2. Untuk mengetahui Pengaruh Sistem Pengendalian Intern (SPI) terhadap Kualitas Laporan Keuangan Daerah. 3. Untuk mengetahui Pengaruh Kapasitas Sumber Daya Manusia terhadap Kualitas Laporan Keuangan Daerah. 4. Untuk mengetahui Pengaruh Pemanfaatan Teknologi Informasi terhadap Kualitas Laporan Keuangan Daerah. 5. Untuk mengetahui Pengaruh Penerapan Prinsip Pengelolaan Keuangan, Sistem Pengendalian Intern (SPI), Kapasitas Sumber Daya Manusia dan Pemanfaatan Teknologi Informasi terhadap Kualitas Laporan Keuangan Daerah. 1.4 Kegunaan Penelitian 1.4.1 Kegunaan Akademis Penelitian atas pengaruh penerapan prinsip pengelolaan keuangan daerah,sistem pengendalian intern, kapasitas sumber daya manusia, pemanfaatan teknologi informasi dan kualitas laporan keuangan daerah dapat berguna bagi semua pihak yang berkepentingan, dan disamping itu, penelitian tersebut dapat memberikan manfaat bagi : 1. Bagi Pengembangan Ilmu Akuntansi Penelitian ini diharapkan dapat memberikan referensi Pengaruh Penerapan Prinsip Pengelolaan Keuangan Daerah, Sistem Pengendalian Intern (SPI), Kapasitas Sumber Daya Manusia, Pemanfaatan Teknologi Informasi dan Kualitas Laporan Keuangan Daerah.

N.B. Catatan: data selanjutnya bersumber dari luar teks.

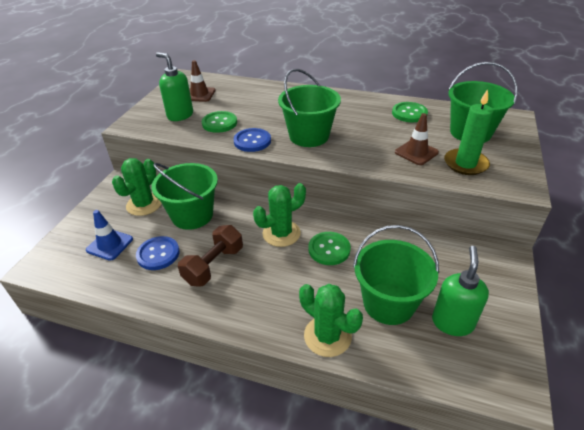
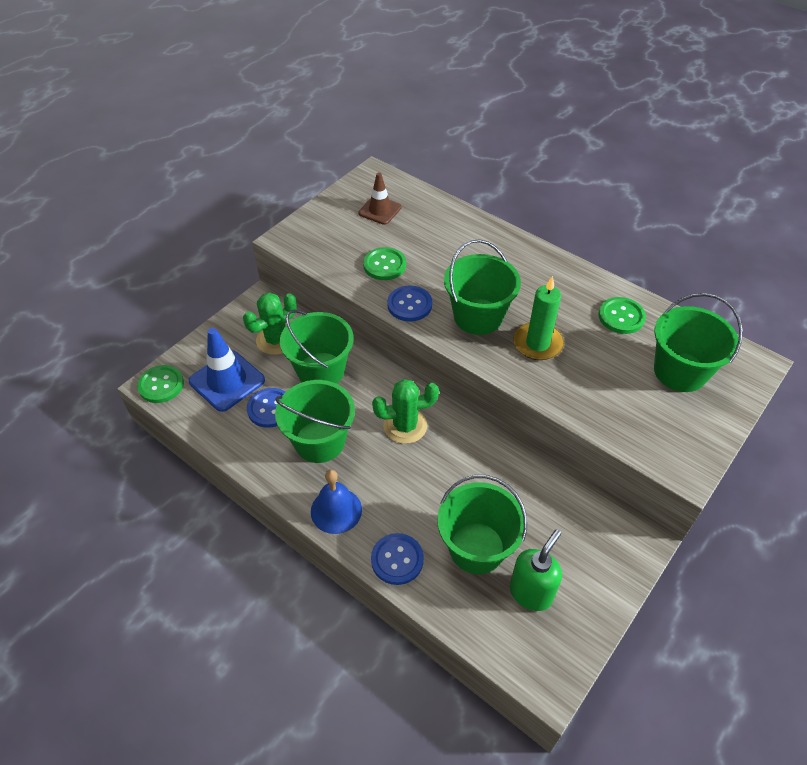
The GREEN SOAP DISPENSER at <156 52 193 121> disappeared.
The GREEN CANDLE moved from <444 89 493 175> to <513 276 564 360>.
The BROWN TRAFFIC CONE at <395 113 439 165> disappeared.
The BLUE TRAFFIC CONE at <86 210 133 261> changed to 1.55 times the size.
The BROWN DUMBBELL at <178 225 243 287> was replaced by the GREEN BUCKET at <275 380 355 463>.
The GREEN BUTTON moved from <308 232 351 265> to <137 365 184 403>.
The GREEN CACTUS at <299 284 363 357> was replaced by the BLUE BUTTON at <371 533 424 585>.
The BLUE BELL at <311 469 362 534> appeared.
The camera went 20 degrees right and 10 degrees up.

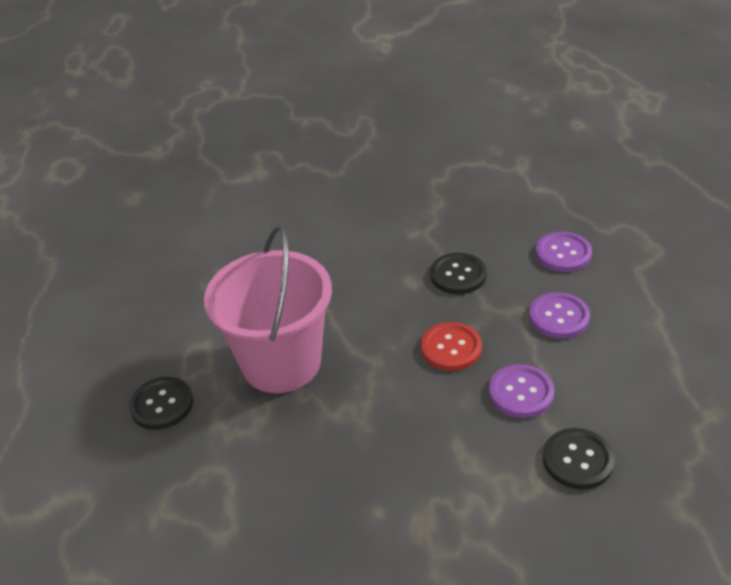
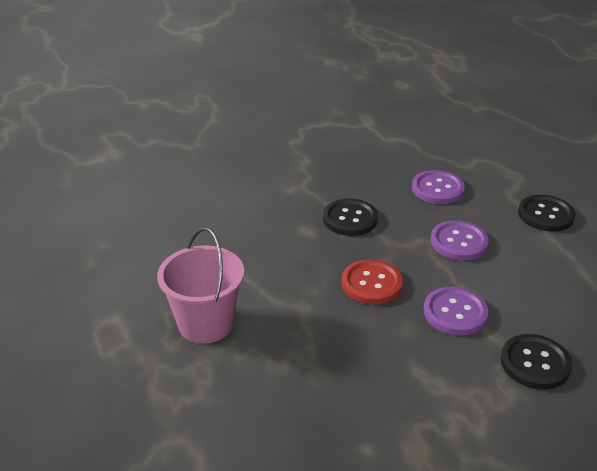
The PINK BUCKET at <204 226 332 393> changed to 0.65 times the size.
The BLACK BUTTON moved from <129 377 193 430> to <518 195 575 232>.
The camera went 20 degrees left and 5 degrees down.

2. Bagi Peneliti Lain Penelitian ini diharapkan dapat menjadi bahan referensi bagi penelitian lain yang ingin mengkaji di bidang yang sama. 1.4.2 Kegunaan Operasional Kegunaan operasional yang penulis tujukan adalah pada Satuan Kerja Perangkat Daerah (SKPD) di Pemerintah kabupaten bandung dan kabupaten bandung barat dengan hasil penelitian ini diharapkan dapat digunakan sebagai masukan dan saran-saran serta dapat digunakan sebagai salah satu sarana dalam meningkatkan kualitas laporan keuangan daerah di waktu yang akan datang. 1.5 Lokasi dan Waktu Penelitian Penelitian dilakukan di Pemerintah Kabupaten Bandung dan Pemerintah Kabupaten Bandung Barat dengan mendatangi objek yang menjadi pilihan penulis dalam pengumpulan data yaitu Satuan Kerja Perangkat Daerah (SKPD). Adapun waktu penelitian ini dilakukan pada periode Desember 2012 hingga selesai.